Extracted lines:

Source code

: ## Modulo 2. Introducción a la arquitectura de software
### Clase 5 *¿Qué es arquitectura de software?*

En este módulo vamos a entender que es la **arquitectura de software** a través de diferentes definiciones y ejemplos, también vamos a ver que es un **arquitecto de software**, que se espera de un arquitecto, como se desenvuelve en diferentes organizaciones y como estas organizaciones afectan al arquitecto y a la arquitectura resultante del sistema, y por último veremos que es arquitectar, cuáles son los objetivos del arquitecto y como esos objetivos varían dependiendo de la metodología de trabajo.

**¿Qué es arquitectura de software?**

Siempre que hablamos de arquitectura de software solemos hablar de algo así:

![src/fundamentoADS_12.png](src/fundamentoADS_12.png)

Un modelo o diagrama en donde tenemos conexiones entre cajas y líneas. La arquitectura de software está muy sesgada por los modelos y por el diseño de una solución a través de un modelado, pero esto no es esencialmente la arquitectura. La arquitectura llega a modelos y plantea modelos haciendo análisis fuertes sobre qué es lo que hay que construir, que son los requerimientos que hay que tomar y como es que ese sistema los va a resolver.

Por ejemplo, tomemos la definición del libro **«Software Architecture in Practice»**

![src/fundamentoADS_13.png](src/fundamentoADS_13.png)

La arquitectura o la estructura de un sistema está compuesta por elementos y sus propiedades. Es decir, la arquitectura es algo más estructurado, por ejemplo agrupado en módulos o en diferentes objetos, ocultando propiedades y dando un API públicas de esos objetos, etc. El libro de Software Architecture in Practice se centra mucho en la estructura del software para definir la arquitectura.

WORK REQUEST: Copy the lines above word for word.

WRITTEN SOLUTION:
Source code

: ## Modulo 2. Introducción a la arquitectura de software
### Clase 5 *¿Qué es arquitectura de software?*

En este módulo vamos a entender que es la **arquitectura de software** a través de diferentes definiciones y ejemplos, también vamos a ver que es un **arquitecto de software**, que se espera de un arquitecto, como se desenvuelve en diferentes organizaciones y como estas organizaciones afectan al arquitecto y a la arquitectura resultante del sistema, y por último veremos que es arquitectar, cuáles son los objetivos del arquitecto y como esos objetivos varían dependiendo de la metodología de trabajo.

**¿Qué es arquitectura de software?**

Siempre que hablamos de arquitectura de software solemos hablar de algo así:

![src/fundamentoADS_12.png](src/fundamentoADS_12.png)

Un modelo o diagrama en donde tenemos conexiones entre cajas y líneas. La arquitectura de software está muy sesgada por los modelos y por el diseño de una solución a través de un modelado, pero esto no es esencialmente la arquitectura. La arquitectura llega a modelos y plantea modelos haciendo análisis fuertes sobre qué es lo que hay que construir, que son los requerimientos que hay que tomar y como es que ese sistema los va a resolver.

Por ejemplo, tomemos la definición del libro **«Software Architecture in Practice»**

![src/fundamentoADS_13.png](src/fundamentoADS_13.png)

La arquitectura o la estructura de un sistema está compuesta por elementos y sus propiedades. Es decir, la arquitectura es algo más estructurado, por ejemplo agrupado en módulos o en diferentes objetos, ocultando propiedades y dando un API públicas de esos objetos, etc. El libro de Software Architecture in Practice se centra mucho en la estructura del software para definir la arquitectura.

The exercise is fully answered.